I left Halmeoni’s house—and up until three weeks ago, my house also—with a thermos full of the good stuff.
It was still light outside, although the weather had taken a slightly windier turn. The sidewalk in the front yard was starting to grow weeds again, but the rest looked adorable as always.
Having a green thumb helped, I guessed, and my halmeoni had hers in bounds. That was why her garden was one of the best on the island. Especially in the summer months, tourists would stop by hourly and take snapshots of the cute “fairy house,” as some had nicknamed it.
Climbing plants hung from the roof all over the front wall, while on either side of the sidewalk was a gorgeous symmetrical garden with a couple of rows of white hibiscus, followed by big patches of pink petunias, then white chrysanthemums that wrapped around the pink rose bushes that were Halmeoni’s pride and joy.
A white arbor completely overwhelmed by purple bougainvilleas gave the front its finishing fae touches that charmed locals and visitors alike.
I inhaled the overpowering rose scent deep into my lungs and walked, thermos in hand, to my lime green Chevy Spark.
Just as I opened the door to get in, a flutter brushed my hair, and I looked up to find the familiar friendly beaks of Blanche, Sophia, and Rose. The beautiful and full of personality crows that had adopted Halmeoni and me a few years ago.
“Hey, girls,” I said and stroked under Blanche’s neck. “Did you miss me?”
They all cawed affectionately, and Sophia, the shortest of the bunch like her namesake, pecked my hand.
“I know. I know. I’ve been terrible. I promise I’ll try and visit more often as soon as business at the shop settles.”
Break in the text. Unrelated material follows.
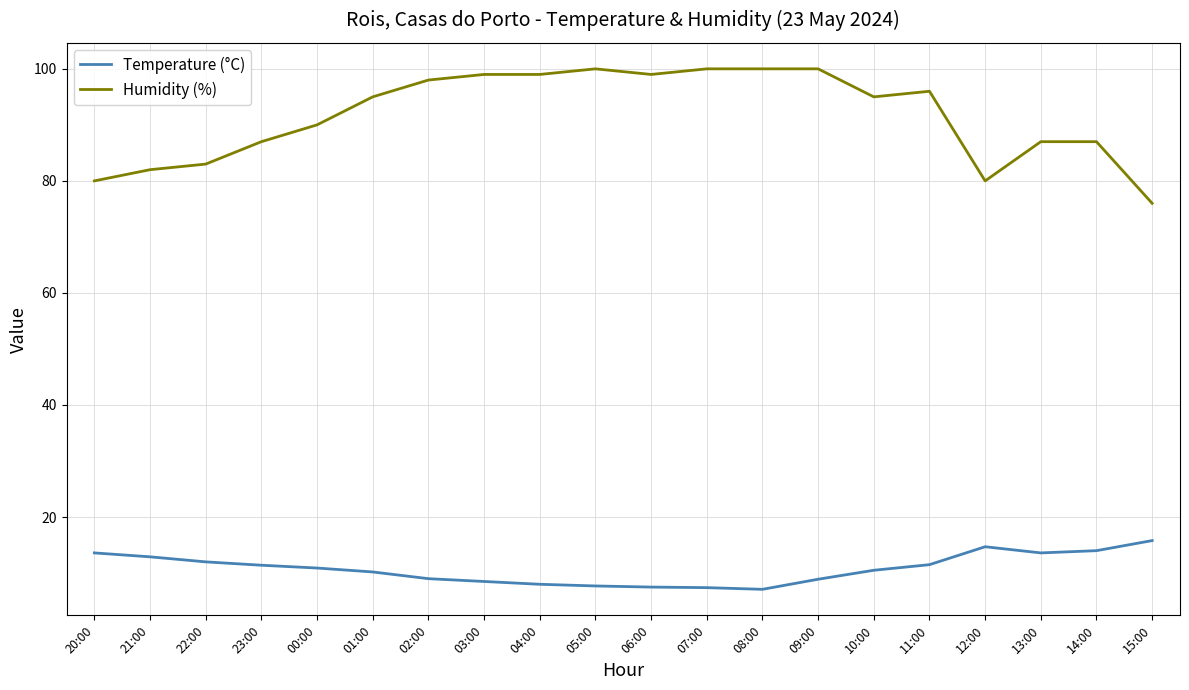

At how many categories does at least one series exceed 67?

20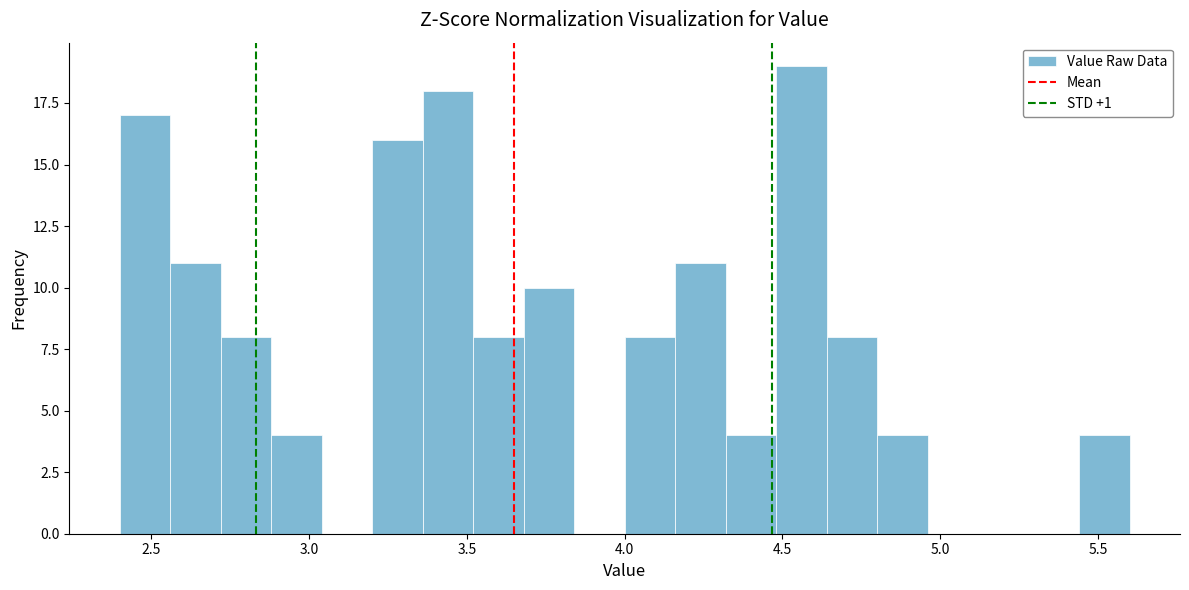

Read against the x-axis, roughly where is the centre of the tallest bar?

4.55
Rose nudged my finger, and Blanche fluffed up. They were all so smart and such wonderful company. I looked at the gate that led to the backyard where we’d buried Dorothy after she got sick last year and felt a pinch of guilt that I’d neglected my girls. All my girls, Halmeoni included.
“Hold on one sec,” I told them, walking back to the porch to get their seeds and my smartphone. I clicked a few buttons, and two seconds later, I was live on Instagram. “Hi, Kimchis! It’s your boy, Hwanchan, here. I just visited Halmeoni, and I’m so sad you guys can’t try her food because, as usual, it was divine.”
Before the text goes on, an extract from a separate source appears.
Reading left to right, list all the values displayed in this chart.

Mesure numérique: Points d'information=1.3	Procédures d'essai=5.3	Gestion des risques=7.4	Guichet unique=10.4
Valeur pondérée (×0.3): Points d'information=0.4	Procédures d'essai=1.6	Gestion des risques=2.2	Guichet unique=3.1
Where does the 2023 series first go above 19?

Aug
The numbers on the top of the screen—the live viewers—kept rising until I had over three hundred of my two million subscribers watching. By the time I was done, it’d be in the thousands.
Comments, hearts, and compliments poured in through the screen, and I quickly showed them the garden before I turned my attention to the Golden Girls.
“Look who came for a visit. You guys, when I tell you crows are the smartest animals in the world, I’m not joking. Look at them. Sophia is still mad that I haven’t been over lately, and Blanche is just glad for the company. Some days I wish I could take them with me to the new place.”
I turned the camera back toward me and spun around so the birds were behind me. Rose climbed on my shoulder and pecked my ear.
“Someone’s hungry,” I said, laughing.
I threw the seeds in my hand away from me toward the sidewalk, and without missing a beat, all three of them dove right for their snack.
Which ended up landing on another, yummier kind of snack.
A tall, gorgeous, mountainous snack of a man that both made me choke and catch my breath on sight.